§ Task directions
Copy out every line of the data where the word "Fabrikantinnen" is found.
Records shown section start
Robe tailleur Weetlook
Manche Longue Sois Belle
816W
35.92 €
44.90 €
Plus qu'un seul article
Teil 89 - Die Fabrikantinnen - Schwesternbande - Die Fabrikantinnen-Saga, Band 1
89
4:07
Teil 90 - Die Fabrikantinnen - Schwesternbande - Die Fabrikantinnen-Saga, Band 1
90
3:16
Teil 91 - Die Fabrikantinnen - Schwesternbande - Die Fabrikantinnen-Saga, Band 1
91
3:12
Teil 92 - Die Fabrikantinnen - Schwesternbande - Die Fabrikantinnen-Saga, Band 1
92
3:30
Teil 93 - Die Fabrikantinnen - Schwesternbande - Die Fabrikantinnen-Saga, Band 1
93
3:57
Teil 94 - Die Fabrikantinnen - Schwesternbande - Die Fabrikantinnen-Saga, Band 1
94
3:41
Records shown section end
Records shown section start
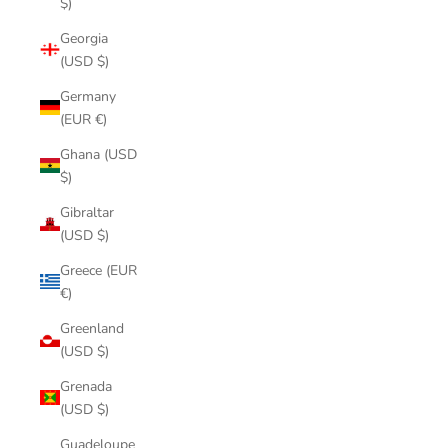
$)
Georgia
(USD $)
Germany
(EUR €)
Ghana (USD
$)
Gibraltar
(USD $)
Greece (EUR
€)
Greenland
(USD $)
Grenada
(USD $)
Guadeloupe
Records shown section end
Records shown section start
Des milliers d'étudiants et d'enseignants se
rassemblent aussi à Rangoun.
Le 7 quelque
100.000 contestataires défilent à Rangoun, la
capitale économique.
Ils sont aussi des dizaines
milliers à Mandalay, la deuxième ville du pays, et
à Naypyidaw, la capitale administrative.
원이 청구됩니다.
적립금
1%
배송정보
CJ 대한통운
Records shown section end
§ Exercise solution
Teil 89 - Die Fabrikantinnen - Schwesternbande - Die Fabrikantinnen-Saga, Band 1
Teil 90 - Die Fabrikantinnen - Schwesternbande - Die Fabrikantinnen-Saga, Band 1
Teil 91 - Die Fabrikantinnen - Schwesternbande - Die Fabrikantinnen-Saga, Band 1
Teil 92 - Die Fabrikantinnen - Schwesternbande - Die Fabrikantinnen-Saga, Band 1
Teil 93 - Die Fabrikantinnen - Schwesternbande - Die Fabrikantinnen-Saga, Band 1
Teil 94 - Die Fabrikantinnen - Schwesternbande - Die Fabrikantinnen-Saga, Band 1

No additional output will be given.